# Happy Solstice..



## Capt Lightning (Dec 21, 2016)




----------



## NancyNGA (Dec 21, 2016)

Thanks, Capt.   Days are getting longer now.  Yay!!!


----------



## boaterboi (Dec 21, 2016)

Happy Solstice! Yes, looking forward to the days getting longer.


----------



## SeaBreeze (Dec 21, 2016)




----------



## Pappy (Dec 21, 2016)

Yes. I'm looking forward to it too. The days will start to get a little longer now.


----------



## Buckeye (Dec 21, 2016)

Thank you Cap'n!  Since I'm a little closer to the equator, the differences aren't quite so dramatic here.

Today:  Sunrise @ 6:51,  Sunset @ 5:50  (I'm watching the sun rise "as we speak")

So basically 11 hours of daylight on the shortest day of the year.


----------



## Myquest55 (Dec 21, 2016)

Tried to make it smaller but it pasted as it was online.  Happy Solstice anyway!  Wanted to make a special dinner but everyone is working.  Guess I'll light a few candles to brighten the night!  Go well!


----------



## BlondieBoomer (Dec 21, 2016)

I like long nights, but they're a little too long right now. Looking forward to more hours of sunshine.


----------



## Shalimar (Dec 21, 2016)

Happy solstice! Blessed be!


----------



## MarkinPhx (Dec 21, 2016)

I am one of the few who enjoys the extended darkness.  October-December is my favorite time of year and usually fall into a funk after the New Year because  the heat that will be coming back in just a few months.

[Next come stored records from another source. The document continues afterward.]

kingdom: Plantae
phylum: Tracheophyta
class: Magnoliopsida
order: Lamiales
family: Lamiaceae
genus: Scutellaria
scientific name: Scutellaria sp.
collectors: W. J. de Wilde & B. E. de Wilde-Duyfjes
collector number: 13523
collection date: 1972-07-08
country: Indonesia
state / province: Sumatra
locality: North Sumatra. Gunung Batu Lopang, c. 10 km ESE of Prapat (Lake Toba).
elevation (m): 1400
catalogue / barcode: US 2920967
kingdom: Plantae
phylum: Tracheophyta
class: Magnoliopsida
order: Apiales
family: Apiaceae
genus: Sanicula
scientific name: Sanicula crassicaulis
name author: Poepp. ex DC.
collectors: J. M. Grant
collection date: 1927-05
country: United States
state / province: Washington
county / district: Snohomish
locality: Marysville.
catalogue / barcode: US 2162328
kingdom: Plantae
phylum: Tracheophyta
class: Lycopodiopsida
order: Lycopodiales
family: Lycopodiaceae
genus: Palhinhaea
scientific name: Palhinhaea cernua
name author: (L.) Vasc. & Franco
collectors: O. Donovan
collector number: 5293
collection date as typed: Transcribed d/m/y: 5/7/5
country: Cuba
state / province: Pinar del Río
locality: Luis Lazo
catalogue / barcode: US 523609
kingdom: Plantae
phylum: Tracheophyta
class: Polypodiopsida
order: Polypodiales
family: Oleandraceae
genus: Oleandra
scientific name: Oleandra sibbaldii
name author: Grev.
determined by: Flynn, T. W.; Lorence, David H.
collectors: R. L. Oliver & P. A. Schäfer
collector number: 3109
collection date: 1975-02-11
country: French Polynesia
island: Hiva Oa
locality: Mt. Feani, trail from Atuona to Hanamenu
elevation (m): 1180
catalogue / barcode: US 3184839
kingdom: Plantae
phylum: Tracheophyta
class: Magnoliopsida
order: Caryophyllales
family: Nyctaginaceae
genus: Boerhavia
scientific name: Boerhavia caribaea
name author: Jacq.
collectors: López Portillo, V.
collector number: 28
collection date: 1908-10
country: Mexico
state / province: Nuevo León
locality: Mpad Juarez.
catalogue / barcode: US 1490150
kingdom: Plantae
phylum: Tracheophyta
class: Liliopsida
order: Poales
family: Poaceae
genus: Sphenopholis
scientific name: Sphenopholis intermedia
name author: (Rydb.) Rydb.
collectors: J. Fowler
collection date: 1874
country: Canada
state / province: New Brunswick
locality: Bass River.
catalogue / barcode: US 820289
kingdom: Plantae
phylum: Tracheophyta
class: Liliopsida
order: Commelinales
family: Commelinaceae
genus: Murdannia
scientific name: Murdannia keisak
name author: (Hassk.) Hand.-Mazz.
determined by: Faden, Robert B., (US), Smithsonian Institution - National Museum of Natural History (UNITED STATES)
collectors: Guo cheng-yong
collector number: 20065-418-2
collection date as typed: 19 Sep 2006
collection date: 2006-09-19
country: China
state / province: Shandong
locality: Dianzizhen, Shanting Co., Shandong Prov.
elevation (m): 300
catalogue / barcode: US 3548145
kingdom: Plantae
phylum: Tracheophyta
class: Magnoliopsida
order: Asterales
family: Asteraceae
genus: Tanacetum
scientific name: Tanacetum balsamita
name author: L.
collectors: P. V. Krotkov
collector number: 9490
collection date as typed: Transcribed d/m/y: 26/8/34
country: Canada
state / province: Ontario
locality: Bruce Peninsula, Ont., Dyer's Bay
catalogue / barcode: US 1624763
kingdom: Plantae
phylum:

Think I need to find a cool place to spend the summer of 2017 in.


----------



## Carla (Dec 21, 2016)

This is a day I am always so glad to see!


----------



## Warrigal (Dec 21, 2016)

Hmmm 
Summer Solstice. 
Bushfires. 
Not good at all.


----------



## jujube (Dec 22, 2016)

I don't have to strip down, paint myself blue and run around the meadow, do I?  It's turned a little nippy here and my goosebumps would have goosebumps.


----------